Increased platelet reactivity is associated with cardiovascular risk (40–43) and may be associated with the increased atherothrombotic risk in the diabetic patient population. Several reports (12–15) have described that aspirin-resistant patients have an increased long-term risk of ischemic events. Recently, nonresponders to clopidogrel treatment have also been shown to be associated with an increased risk of adverse cardiac events (27, 44). Further studies are warranted to define the clinical implications of the poor response to both clopidogrel and aspirin in diabetic patients, as observed in our study. The ongoing CHARISMA (Clopidogrel for High Atherothrombotic Risk and Ischemic Stabilization, Management, and Avoidance) trial has randomized >15,000 patients to aspirin plus placebo or aspirin plus clopidogrel; of these patients, >6,000 have diabetes (45).
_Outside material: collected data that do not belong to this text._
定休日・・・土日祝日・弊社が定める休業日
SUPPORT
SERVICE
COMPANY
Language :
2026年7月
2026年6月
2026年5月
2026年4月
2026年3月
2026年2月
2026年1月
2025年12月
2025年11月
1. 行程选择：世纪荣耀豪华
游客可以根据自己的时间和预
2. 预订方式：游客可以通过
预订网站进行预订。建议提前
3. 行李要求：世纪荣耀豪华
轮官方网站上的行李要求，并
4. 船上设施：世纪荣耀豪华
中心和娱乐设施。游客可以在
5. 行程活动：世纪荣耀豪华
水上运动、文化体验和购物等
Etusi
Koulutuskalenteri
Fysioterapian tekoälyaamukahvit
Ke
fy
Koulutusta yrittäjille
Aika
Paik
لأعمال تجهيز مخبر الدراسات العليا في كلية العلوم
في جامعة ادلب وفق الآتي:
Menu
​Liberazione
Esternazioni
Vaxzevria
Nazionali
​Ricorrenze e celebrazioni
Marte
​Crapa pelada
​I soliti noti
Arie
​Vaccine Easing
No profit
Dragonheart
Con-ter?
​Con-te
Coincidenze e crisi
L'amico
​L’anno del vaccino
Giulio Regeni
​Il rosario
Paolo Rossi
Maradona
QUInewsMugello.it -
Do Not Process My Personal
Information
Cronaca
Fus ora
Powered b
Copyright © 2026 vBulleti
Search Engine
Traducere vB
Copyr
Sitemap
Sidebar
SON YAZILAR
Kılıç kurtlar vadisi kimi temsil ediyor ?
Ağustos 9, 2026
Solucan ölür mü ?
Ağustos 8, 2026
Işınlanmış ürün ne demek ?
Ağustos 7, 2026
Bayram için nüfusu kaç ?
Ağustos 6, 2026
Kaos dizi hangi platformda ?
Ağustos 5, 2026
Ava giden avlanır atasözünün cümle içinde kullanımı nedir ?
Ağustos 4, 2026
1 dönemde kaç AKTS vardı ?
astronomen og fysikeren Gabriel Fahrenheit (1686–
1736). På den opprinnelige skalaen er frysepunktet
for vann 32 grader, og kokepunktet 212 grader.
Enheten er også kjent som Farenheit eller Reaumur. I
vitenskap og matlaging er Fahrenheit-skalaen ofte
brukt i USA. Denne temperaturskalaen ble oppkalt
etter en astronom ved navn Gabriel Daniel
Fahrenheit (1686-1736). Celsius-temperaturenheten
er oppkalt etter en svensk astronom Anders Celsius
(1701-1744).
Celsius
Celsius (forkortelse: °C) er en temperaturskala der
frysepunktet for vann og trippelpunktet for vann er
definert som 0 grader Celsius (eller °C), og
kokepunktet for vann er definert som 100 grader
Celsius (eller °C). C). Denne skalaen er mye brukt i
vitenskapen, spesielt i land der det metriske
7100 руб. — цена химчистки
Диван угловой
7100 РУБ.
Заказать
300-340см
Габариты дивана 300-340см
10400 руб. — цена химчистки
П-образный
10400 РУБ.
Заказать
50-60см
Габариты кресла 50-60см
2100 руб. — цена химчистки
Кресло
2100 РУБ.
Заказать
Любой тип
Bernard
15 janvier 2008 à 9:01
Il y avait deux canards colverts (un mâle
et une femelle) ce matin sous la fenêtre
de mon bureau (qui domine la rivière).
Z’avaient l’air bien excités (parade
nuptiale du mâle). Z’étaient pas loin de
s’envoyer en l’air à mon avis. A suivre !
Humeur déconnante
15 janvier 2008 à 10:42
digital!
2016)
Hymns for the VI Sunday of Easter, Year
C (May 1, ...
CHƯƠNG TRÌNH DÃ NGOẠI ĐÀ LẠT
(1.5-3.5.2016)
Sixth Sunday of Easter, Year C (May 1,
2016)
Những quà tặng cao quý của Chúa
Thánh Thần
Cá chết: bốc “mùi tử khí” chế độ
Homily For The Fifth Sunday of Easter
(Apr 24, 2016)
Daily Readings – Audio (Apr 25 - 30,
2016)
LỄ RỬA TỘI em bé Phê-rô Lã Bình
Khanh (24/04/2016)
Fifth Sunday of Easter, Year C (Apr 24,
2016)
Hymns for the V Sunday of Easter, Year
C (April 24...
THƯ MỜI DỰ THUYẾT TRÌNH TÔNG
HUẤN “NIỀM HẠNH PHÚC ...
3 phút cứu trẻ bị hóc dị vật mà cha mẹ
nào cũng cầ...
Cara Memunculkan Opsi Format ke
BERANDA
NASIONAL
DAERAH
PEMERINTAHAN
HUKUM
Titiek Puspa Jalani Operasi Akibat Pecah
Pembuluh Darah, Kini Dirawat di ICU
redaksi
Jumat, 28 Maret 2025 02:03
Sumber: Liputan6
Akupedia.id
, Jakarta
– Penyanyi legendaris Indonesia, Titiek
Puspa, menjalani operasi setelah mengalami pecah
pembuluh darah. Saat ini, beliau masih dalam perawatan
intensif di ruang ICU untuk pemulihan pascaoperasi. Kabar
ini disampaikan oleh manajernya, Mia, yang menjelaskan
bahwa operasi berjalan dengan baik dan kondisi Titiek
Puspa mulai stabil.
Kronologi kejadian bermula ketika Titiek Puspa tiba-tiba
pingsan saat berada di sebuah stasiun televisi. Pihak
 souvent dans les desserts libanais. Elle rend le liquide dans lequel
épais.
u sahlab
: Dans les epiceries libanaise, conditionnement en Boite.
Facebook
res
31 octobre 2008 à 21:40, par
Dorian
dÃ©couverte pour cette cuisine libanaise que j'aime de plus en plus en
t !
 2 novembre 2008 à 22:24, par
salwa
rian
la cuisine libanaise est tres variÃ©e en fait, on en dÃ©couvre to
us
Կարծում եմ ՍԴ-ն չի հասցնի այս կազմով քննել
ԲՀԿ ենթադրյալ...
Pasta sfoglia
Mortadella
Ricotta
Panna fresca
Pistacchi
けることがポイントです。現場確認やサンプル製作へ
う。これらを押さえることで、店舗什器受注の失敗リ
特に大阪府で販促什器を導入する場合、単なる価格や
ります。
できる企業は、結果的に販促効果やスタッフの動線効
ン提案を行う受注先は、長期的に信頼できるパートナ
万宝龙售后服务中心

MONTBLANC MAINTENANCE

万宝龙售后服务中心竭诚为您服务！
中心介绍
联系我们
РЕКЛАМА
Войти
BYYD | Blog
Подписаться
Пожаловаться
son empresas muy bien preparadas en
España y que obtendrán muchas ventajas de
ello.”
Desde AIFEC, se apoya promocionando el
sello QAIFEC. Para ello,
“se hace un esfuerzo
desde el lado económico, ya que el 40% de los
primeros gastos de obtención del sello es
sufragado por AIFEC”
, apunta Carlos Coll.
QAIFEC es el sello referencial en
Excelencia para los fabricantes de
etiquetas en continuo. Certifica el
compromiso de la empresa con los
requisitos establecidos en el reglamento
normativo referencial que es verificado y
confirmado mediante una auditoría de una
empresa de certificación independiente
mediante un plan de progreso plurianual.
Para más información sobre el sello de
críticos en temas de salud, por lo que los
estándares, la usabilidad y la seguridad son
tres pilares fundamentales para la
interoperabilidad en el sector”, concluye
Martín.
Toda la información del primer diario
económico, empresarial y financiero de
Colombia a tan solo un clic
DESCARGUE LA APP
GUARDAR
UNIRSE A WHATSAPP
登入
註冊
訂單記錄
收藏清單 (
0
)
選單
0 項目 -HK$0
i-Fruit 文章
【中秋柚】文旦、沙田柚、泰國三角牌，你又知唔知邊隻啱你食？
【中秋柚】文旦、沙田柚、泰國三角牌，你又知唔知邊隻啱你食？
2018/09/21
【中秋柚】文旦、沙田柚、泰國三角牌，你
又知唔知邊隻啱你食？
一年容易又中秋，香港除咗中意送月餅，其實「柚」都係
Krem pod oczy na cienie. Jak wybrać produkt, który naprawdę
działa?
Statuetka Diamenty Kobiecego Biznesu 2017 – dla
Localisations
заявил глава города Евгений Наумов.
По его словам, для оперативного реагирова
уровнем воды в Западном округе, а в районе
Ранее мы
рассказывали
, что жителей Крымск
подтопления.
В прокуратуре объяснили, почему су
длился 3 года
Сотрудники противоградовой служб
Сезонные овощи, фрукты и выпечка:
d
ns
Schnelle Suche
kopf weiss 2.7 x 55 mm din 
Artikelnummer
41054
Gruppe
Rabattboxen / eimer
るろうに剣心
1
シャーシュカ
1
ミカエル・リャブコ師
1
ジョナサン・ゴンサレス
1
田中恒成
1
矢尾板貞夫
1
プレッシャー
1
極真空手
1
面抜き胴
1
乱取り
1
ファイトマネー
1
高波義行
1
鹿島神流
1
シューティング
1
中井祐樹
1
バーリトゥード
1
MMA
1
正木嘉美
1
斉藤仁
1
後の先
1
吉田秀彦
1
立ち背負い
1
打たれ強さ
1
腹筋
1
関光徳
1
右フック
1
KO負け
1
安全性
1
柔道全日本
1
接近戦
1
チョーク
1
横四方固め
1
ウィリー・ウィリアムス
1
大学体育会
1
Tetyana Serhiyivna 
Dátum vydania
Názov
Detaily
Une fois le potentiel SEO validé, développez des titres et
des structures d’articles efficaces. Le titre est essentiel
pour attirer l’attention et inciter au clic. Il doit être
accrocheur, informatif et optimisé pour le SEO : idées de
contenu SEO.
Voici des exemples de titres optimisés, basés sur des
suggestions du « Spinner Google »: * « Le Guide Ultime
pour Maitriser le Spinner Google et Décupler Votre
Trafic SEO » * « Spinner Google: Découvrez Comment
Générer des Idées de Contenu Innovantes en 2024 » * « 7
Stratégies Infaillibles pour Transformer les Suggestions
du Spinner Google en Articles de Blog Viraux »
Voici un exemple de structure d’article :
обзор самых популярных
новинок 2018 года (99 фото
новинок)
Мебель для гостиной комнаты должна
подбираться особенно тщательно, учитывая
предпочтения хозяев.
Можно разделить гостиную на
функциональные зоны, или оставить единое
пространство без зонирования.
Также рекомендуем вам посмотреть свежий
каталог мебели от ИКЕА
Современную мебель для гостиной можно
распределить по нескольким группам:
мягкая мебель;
This trial also included a substudy assessing responsiveness to antiplatelet therapy. Therefore, CHARISMA will not only provide a prospective assessment of whether clopidogrel plus aspirin versus aspirin alone reduces ischemic events in diabetic patients and how this risk reduction compares with that seen in nondiabetic subjects but will also better define the clinical implications of suboptimal response to antiplatelet agents in these patients. Whether optimization of antiplatelet therapy for diabetic patients, either by using higher clopidogrel doses or addition of other antithrombotic drugs, will further decrease the atherothrombotic risk of diabetic patients also remains to be demonstrated.